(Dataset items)
+---+

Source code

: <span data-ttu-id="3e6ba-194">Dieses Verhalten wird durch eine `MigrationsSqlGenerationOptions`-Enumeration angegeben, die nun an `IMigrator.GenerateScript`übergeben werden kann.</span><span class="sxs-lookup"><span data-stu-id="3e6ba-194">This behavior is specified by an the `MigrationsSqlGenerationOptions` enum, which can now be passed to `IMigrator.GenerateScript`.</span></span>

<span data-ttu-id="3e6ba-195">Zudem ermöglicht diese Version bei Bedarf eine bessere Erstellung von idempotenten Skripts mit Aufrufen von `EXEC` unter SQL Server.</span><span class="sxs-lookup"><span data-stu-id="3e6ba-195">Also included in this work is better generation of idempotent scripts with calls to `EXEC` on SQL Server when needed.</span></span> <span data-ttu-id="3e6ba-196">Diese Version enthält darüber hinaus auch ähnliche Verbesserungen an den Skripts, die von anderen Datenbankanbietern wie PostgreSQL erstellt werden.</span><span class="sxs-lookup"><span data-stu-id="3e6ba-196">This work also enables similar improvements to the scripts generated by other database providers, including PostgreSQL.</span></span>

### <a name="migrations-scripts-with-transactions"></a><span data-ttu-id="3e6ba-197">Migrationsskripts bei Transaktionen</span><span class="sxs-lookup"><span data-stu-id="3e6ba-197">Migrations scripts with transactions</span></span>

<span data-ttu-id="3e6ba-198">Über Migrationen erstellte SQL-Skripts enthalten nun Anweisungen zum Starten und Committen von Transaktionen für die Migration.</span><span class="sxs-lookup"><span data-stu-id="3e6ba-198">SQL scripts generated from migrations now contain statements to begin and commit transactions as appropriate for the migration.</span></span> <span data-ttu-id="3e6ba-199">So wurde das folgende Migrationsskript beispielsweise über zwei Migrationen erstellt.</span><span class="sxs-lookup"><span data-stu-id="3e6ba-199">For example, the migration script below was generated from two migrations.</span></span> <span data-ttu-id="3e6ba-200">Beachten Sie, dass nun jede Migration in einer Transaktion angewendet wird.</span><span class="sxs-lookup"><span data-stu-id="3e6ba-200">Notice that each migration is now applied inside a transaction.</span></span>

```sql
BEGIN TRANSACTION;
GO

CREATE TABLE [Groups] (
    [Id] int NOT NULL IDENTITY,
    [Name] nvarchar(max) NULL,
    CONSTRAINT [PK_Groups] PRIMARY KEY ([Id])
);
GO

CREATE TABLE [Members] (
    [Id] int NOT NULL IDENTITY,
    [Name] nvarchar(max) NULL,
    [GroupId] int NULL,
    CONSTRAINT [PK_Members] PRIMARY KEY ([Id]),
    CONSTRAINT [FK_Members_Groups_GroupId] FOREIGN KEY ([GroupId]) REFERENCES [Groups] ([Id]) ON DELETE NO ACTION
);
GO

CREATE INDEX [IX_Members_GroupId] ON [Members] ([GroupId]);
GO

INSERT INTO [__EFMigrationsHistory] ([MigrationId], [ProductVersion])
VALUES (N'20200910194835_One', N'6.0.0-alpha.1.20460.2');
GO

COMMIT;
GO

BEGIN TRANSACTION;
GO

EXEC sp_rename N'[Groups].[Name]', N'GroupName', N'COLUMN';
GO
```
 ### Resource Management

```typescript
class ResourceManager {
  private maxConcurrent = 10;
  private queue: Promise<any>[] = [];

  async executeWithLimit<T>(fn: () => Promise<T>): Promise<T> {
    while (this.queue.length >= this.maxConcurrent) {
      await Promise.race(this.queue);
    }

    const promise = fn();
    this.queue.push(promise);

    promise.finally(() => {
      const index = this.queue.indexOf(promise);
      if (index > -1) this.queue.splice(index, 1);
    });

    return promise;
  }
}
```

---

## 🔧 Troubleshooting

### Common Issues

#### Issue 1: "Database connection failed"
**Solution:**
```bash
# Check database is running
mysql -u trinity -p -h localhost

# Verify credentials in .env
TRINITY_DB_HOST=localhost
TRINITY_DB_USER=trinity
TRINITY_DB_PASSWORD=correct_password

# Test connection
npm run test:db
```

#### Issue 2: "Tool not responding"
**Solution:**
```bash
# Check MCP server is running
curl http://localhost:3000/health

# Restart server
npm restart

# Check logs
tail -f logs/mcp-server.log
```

+---+

Task instructions: All of the data above must be repeated exactly.

Expected output:
Source code

: <span data-ttu-id="3e6ba-194">Dieses Verhalten wird durch eine `MigrationsSqlGenerationOptions`-Enumeration angegeben, die nun an `IMigrator.GenerateScript`übergeben werden kann.</span><span class="sxs-lookup"><span data-stu-id="3e6ba-194">This behavior is specified by an the `MigrationsSqlGenerationOptions` enum, which can now be passed to `IMigrator.GenerateScript`.</span></span>

<span data-ttu-id="3e6ba-195">Zudem ermöglicht diese Version bei Bedarf eine bessere Erstellung von idempotenten Skripts mit Aufrufen von `EXEC` unter SQL Server.</span><span class="sxs-lookup"><span data-stu-id="3e6ba-195">Also included in this work is better generation of idempotent scripts with calls to `EXEC` on SQL Server when needed.</span></span> <span data-ttu-id="3e6ba-196">Diese Version enthält darüber hinaus auch ähnliche Verbesserungen an den Skripts, die von anderen Datenbankanbietern wie PostgreSQL erstellt werden.</span><span class="sxs-lookup"><span data-stu-id="3e6ba-196">This work also enables similar improvements to the scripts generated by other database providers, including PostgreSQL.</span></span>

### <a name="migrations-scripts-with-transactions"></a><span data-ttu-id="3e6ba-197">Migrationsskripts bei Transaktionen</span><span class="sxs-lookup"><span data-stu-id="3e6ba-197">Migrations scripts with transactions</span></span>

<span data-ttu-id="3e6ba-198">Über Migrationen erstellte SQL-Skripts enthalten nun Anweisungen zum Starten und Committen von Transaktionen für die Migration.</span><span class="sxs-lookup"><span data-stu-id="3e6ba-198">SQL scripts generated from migrations now contain statements to begin and commit transactions as appropriate for the migration.</span></span> <span data-ttu-id="3e6ba-199">So wurde das folgende Migrationsskript beispielsweise über zwei Migrationen erstellt.</span><span class="sxs-lookup"><span data-stu-id="3e6ba-199">For example, the migration script below was generated from two migrations.</span></span> <span data-ttu-id="3e6ba-200">Beachten Sie, dass nun jede Migration in einer Transaktion angewendet wird.</span><span class="sxs-lookup"><span data-stu-id="3e6ba-200">Notice that each migration is now applied inside a transaction.</span></span>

```sql
BEGIN TRANSACTION;
GO

CREATE TABLE [Groups] (
    [Id] int NOT NULL IDENTITY,
    [Name] nvarchar(max) NULL,
    CONSTRAINT [PK_Groups] PRIMARY KEY ([Id])
);
GO

CREATE TABLE [Members] (
    [Id] int NOT NULL IDENTITY,
    [Name] nvarchar(max) NULL,
    [GroupId] int NULL,
    CONSTRAINT [PK_Members] PRIMARY KEY ([Id]),
    CONSTRAINT [FK_Members_Groups_GroupId] FOREIGN KEY ([GroupId]) REFERENCES [Groups] ([Id]) ON DELETE NO ACTION
);
GO

CREATE INDEX [IX_Members_GroupId] ON [Members] ([GroupId]);
GO

INSERT INTO [__EFMigrationsHistory] ([MigrationId], [ProductVersion])
VALUES (N'20200910194835_One', N'6.0.0-alpha.1.20460.2');
GO

COMMIT;
GO

BEGIN TRANSACTION;
GO

EXEC sp_rename N'[Groups].[Name]', N'GroupName', N'COLUMN';
GO
```
 ### Resource Management

```typescript
class ResourceManager {
  private maxConcurrent = 10;
  private queue: Promise<any>[] = [];

  async executeWithLimit<T>(fn: () => Promise<T>): Promise<T> {
    while (this.queue.length >= this.maxConcurrent) {
      await Promise.race(this.queue);
    }

    const promise = fn();
    this.queue.push(promise);

    promise.finally(() => {
      const index = this.queue.indexOf(promise);
      if (index > -1) this.queue.splice(index, 1);
    });

    return promise;
  }
}
```

---

## 🔧 Troubleshooting

### Common Issues

#### Issue 1: "Database connection failed"
**Solution:**
```bash
# Check database is running
mysql -u trinity -p -h localhost

# Verify credentials in .env
TRINITY_DB_HOST=localhost
TRINITY_DB_USER=trinity
TRINITY_DB_PASSWORD=correct_password

# Test connection
npm run test:db
```

#### Issue 2: "Tool not responding"
**Solution:**
```bash
# Check MCP server is running
curl http://localhost:3000/health

# Restart server
npm restart

# Check logs
tail -f logs/mcp-server.log
```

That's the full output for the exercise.